Excitement and anticipation were at a peak, as each detachment was presented with a computer system, (No, I can’t remember any of the technological particulars) and a special suite of software, developed for AFRTS, and briskly informed by our higher management we would have everything up and running in six months. All of our program materials—the spots and programs in our library— would be entered into the computer, all the program information for the TW and TD (Television Weekly and Television Dependent) packages would arrive on floppy disk, and generating a weeks worth of TV logs would be accomplished by simply merging a master schedule template with the relevant weekly package, and hey presto!
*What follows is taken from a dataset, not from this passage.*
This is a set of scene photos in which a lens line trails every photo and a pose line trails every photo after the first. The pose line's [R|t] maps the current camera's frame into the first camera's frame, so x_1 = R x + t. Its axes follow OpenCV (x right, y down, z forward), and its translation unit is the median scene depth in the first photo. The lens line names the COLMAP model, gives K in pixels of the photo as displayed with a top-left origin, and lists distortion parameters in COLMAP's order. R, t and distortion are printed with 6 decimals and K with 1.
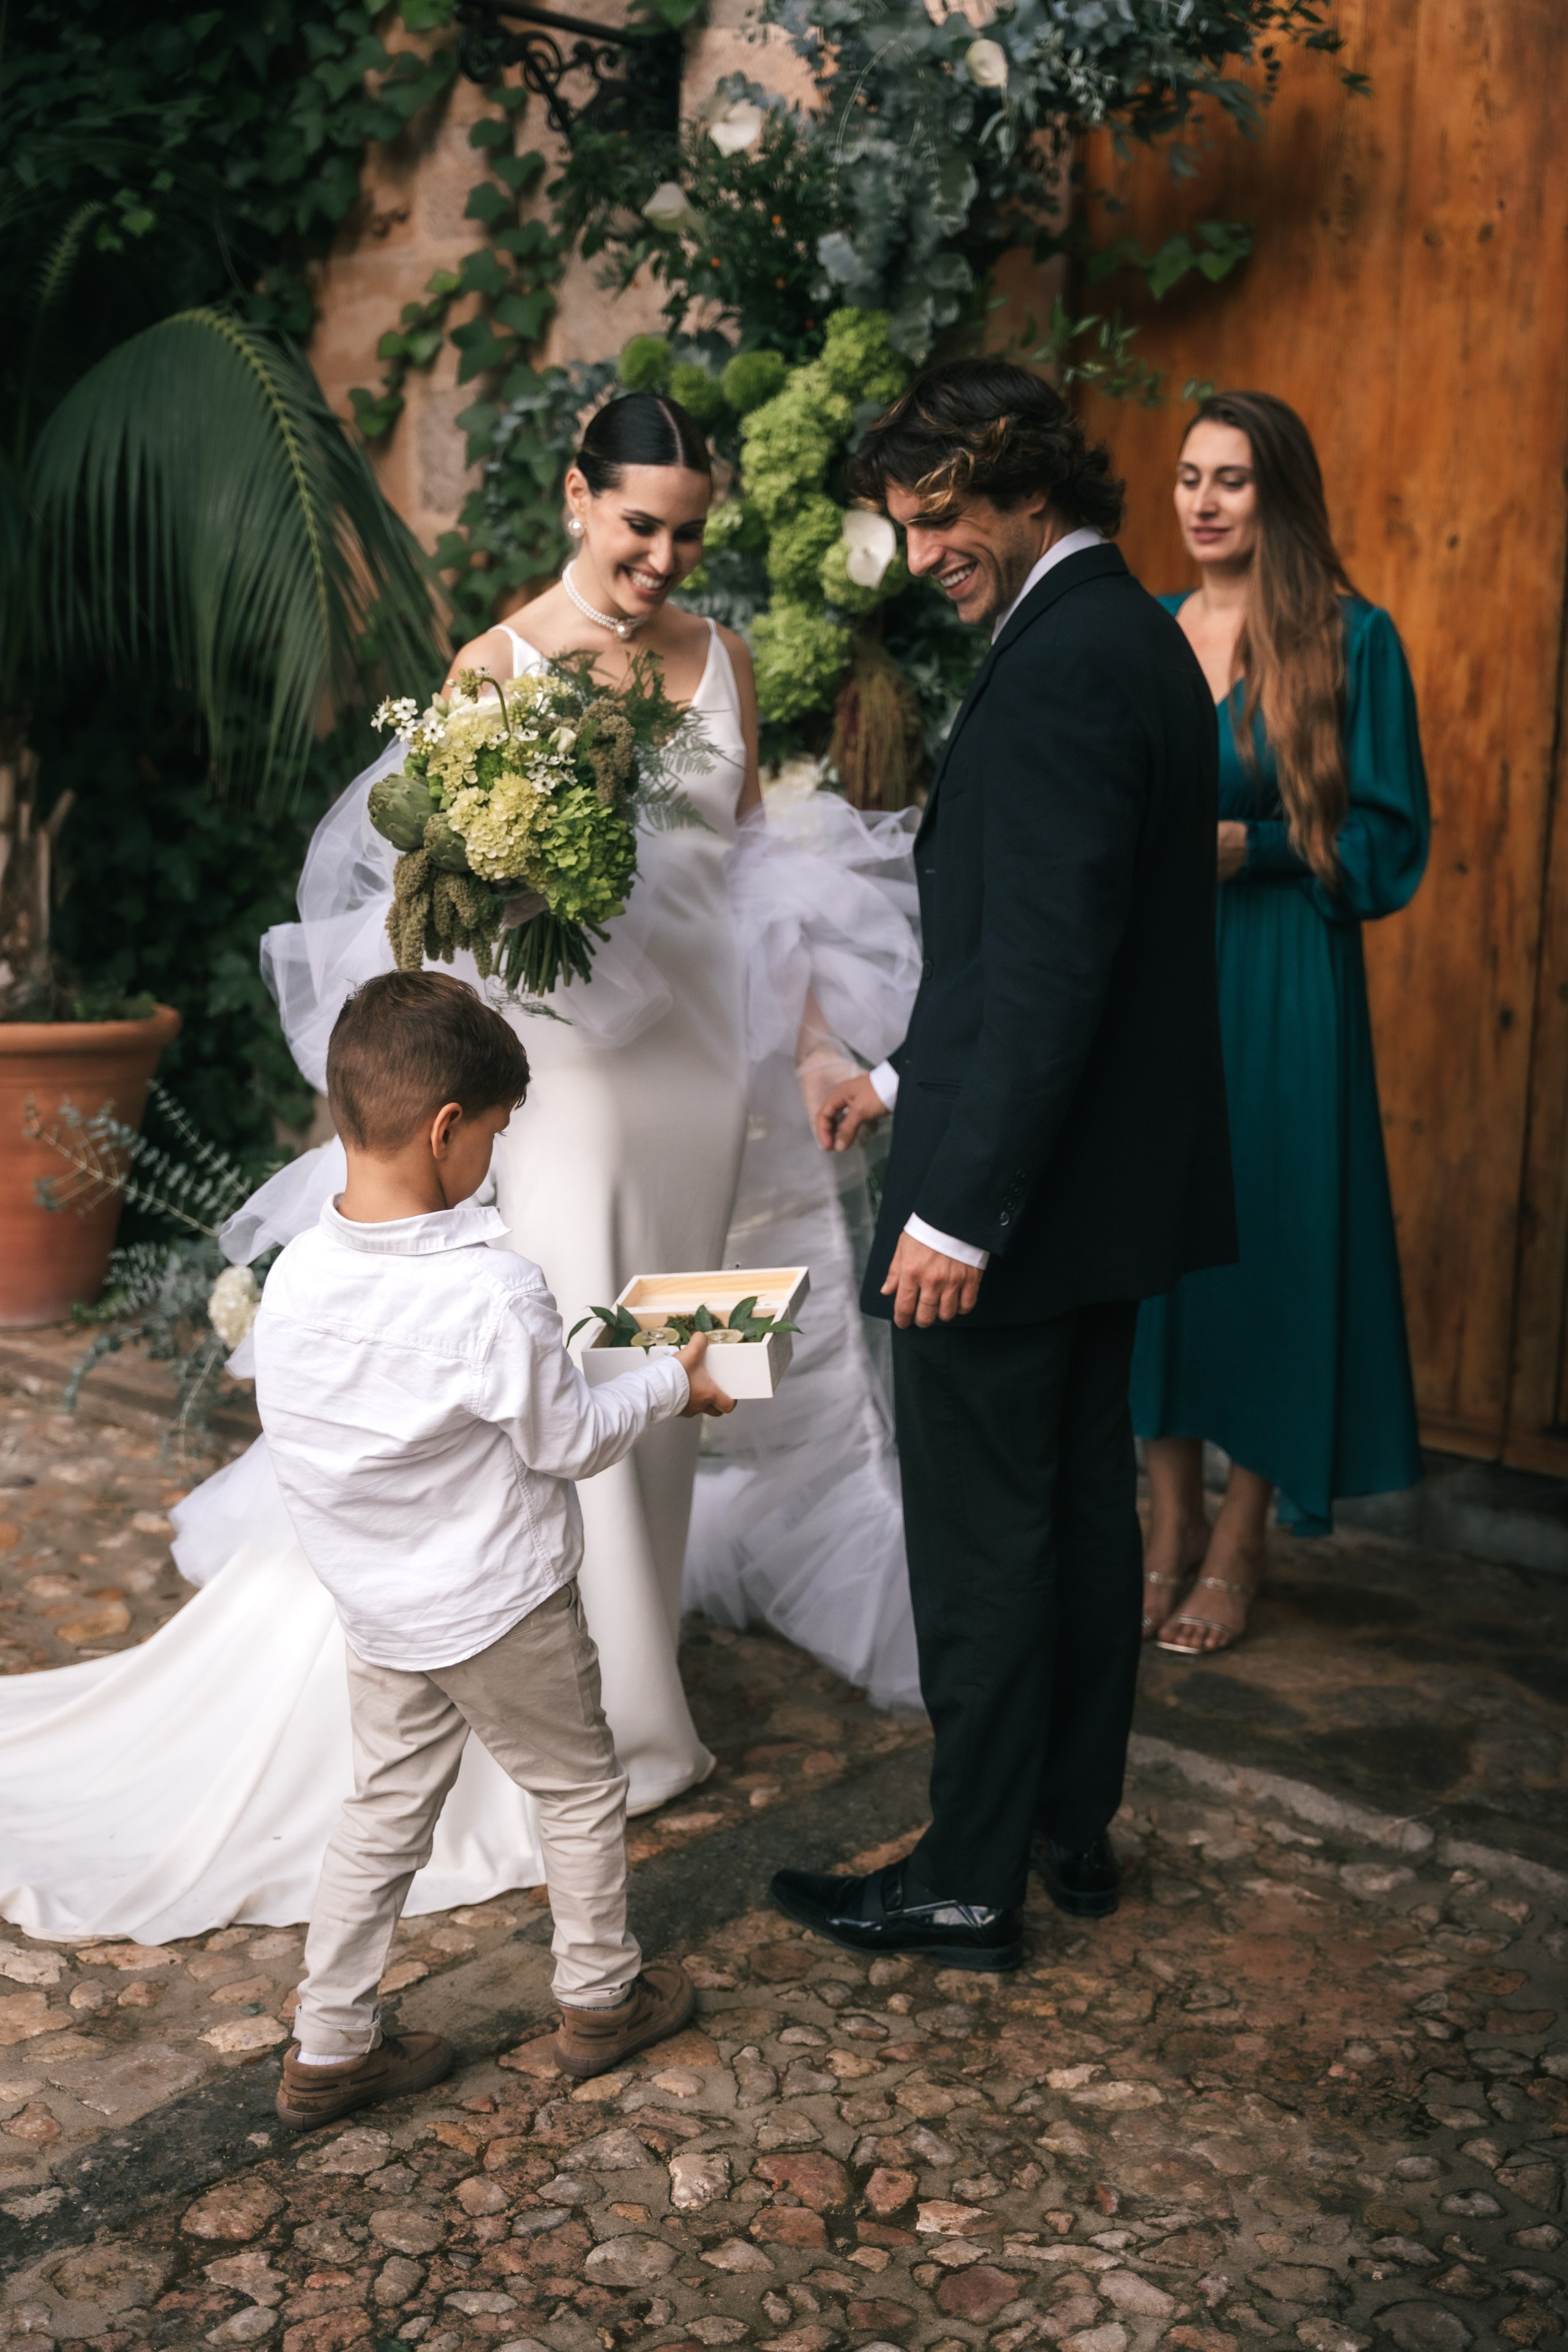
lens RADIAL K [[2993.1, 0, 802.1], [0, 2993.1, 1169.9], [0, 0, 1]] dist [0.035197, 0.000000]
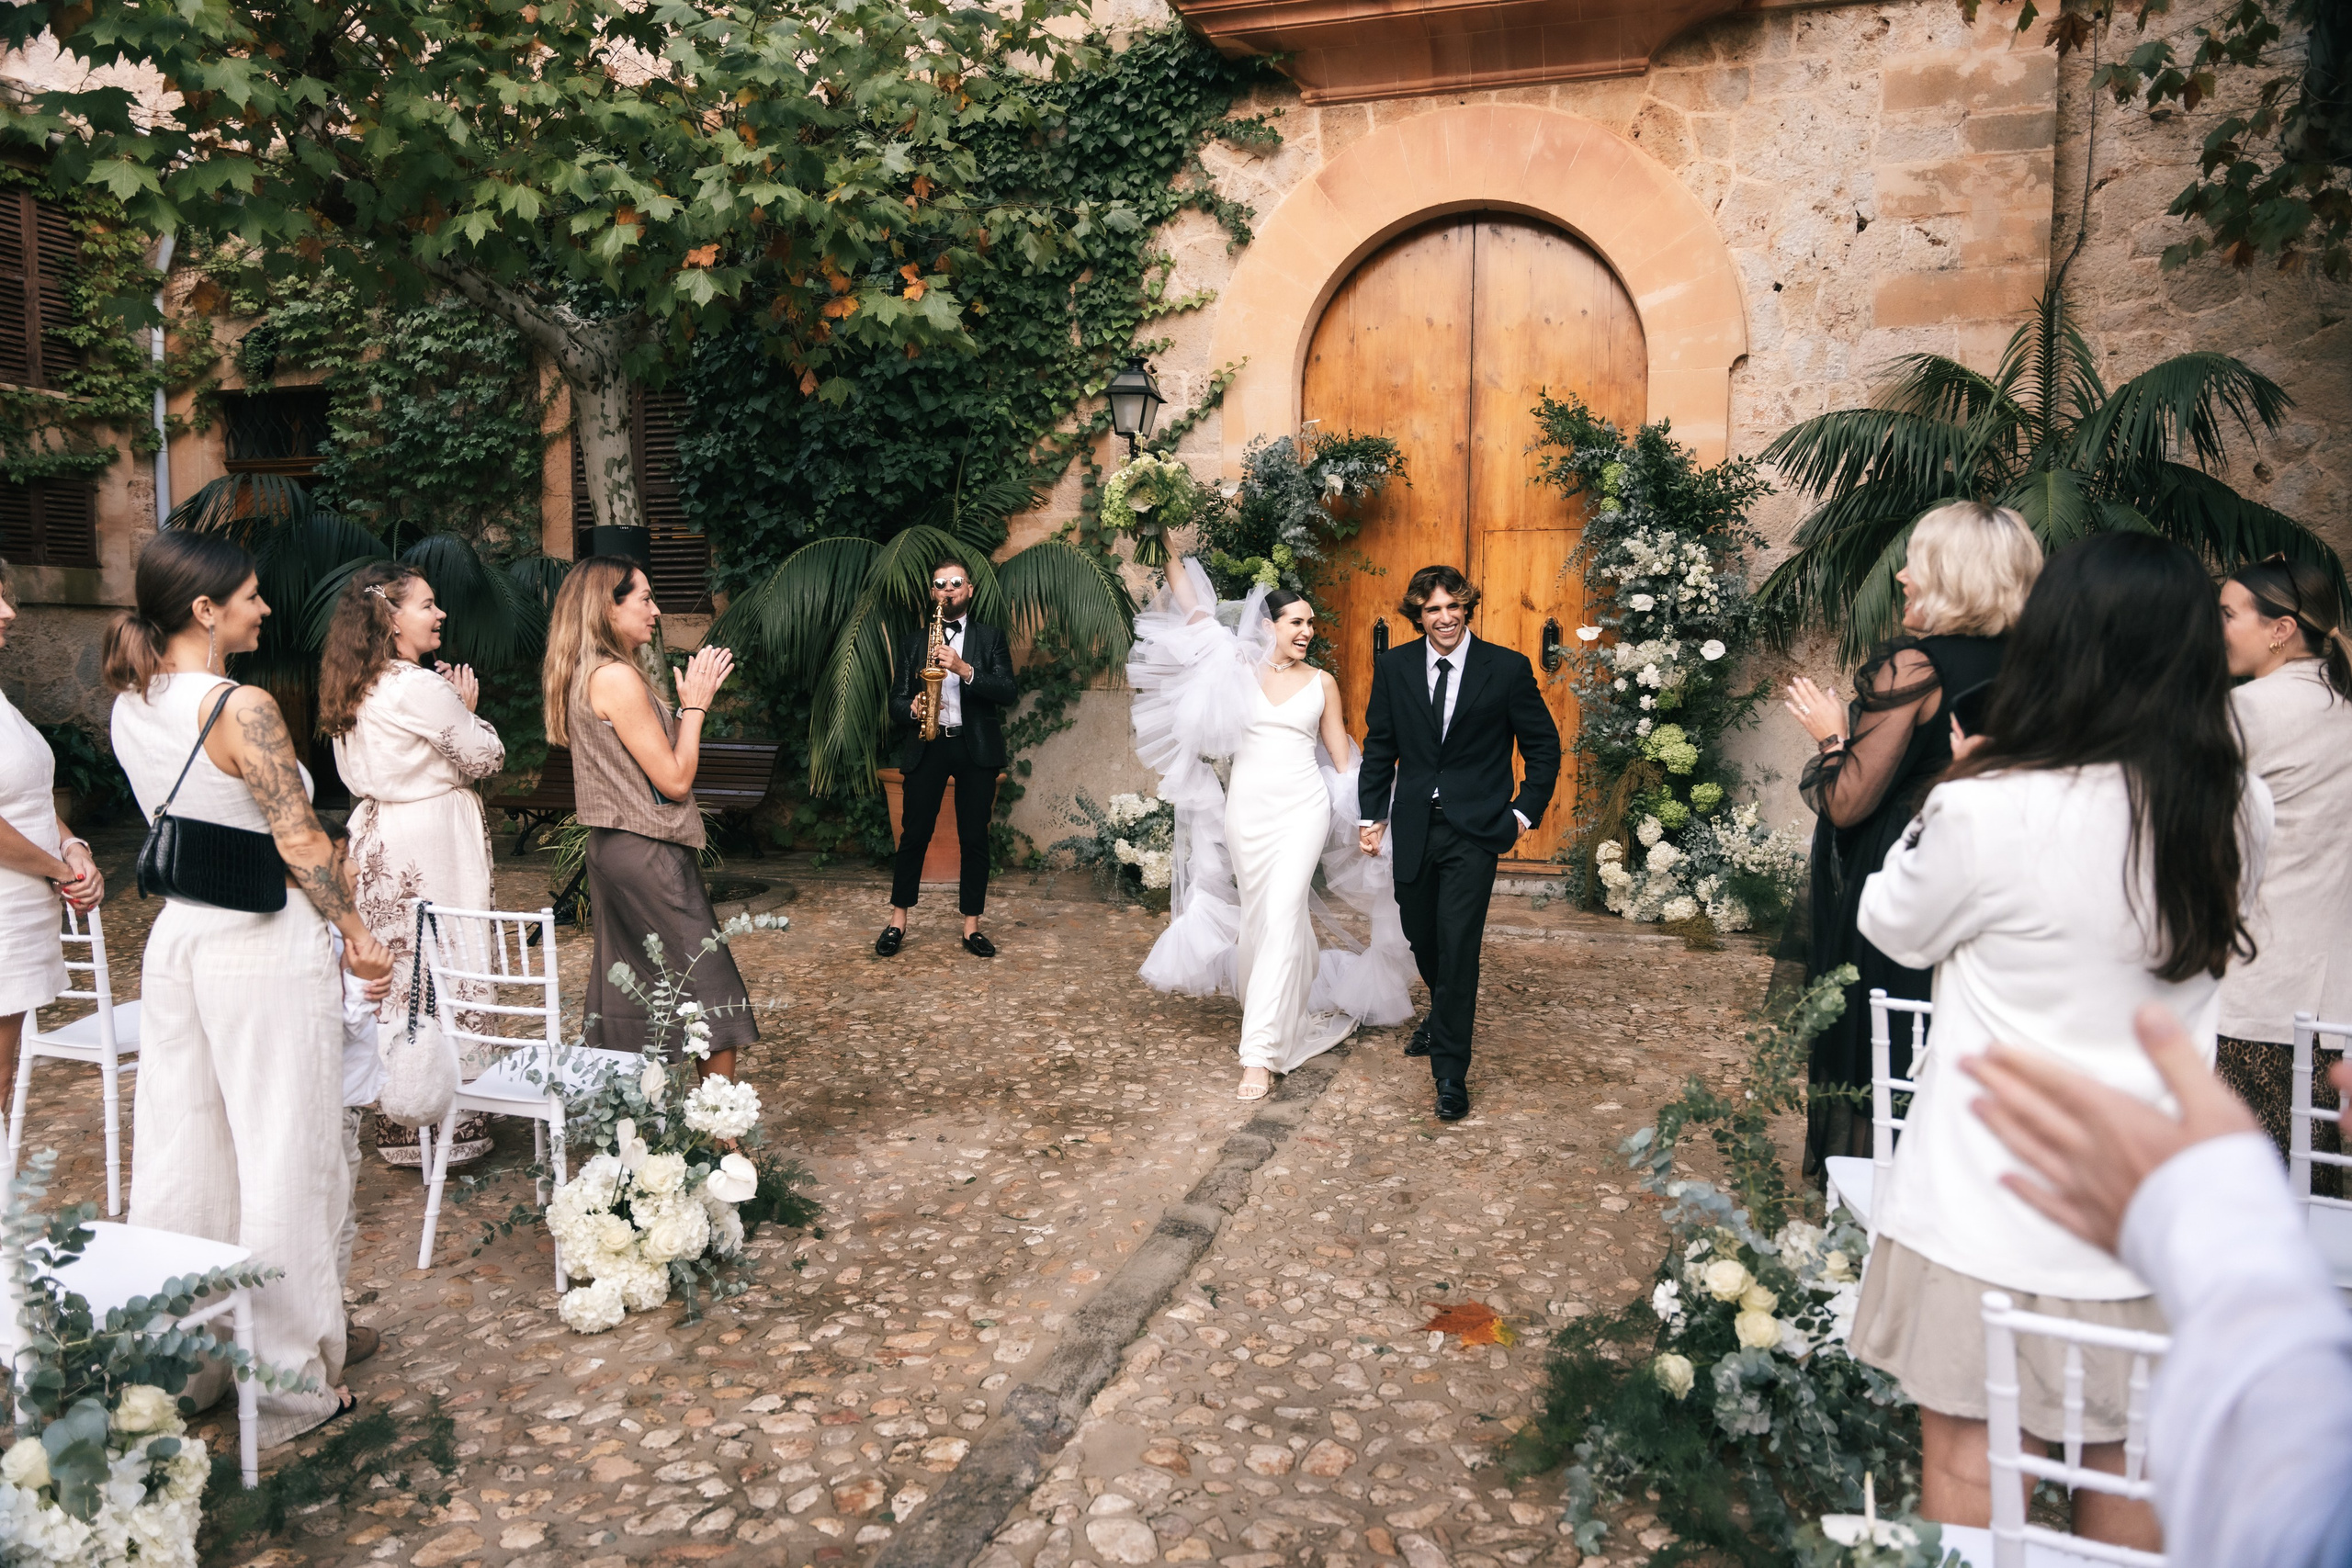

In six months we would be able to throw away the pencils, septuagesimal calculators and the old log forms, and embrace the automated future.
In retrospect, this was kind of like presenting a non-driver with an erratically functioning automobile, an owner’s manual and a copy of the relevant Department of Motor Vehicles regulations, and telling them that they should be able to A) Get the car to work, B) Teach themselves to drive and C) Qualify for a drivers’ license. The operating system and the software suite had more bugs than a high rise tenement. The manuals and instructions which accompanied the computer were incomplete and contradictory, and nothing worked as it was supposed to. Plug in, boot up, load the software and take off running was simply out of the question, however much our higher-ups wished it to be so. At least one of the detachments threw up their hands in despair of ever making it work as advertised and went back to the old way.
My detachment was not one of them, blessed as we were with two people— the station manager and one of the engineers— who were seriously into computers. Between them, it took weeks to debug the system, and the software, and figure out how it was all supposed to work, and even then it was trial and error, hit and miss, especially heavy on the error and miss side of the ledger. Just when we did get the hang of it, we crashed the system because we had filled up the memory with old programming info. It wasn’t apparent until then that we needed to delete the old package info and run a defrag… After that we were able to throw away the pencils and calculators, and embrace our new computer overlords, and the program director had to find another way to fill up the fifteen or twenty hours of time that had been previously taken up by doing it the old way.
But the only way we were able to make it work at all, was a pure coincidence; that two of our staff just happened to pursue an enthusiasm that turned out to be essential to our mission. I think this must happen quite a lot, and invite any reminiscences by readers, about military members with unusual, or with ultimately useful hobbies.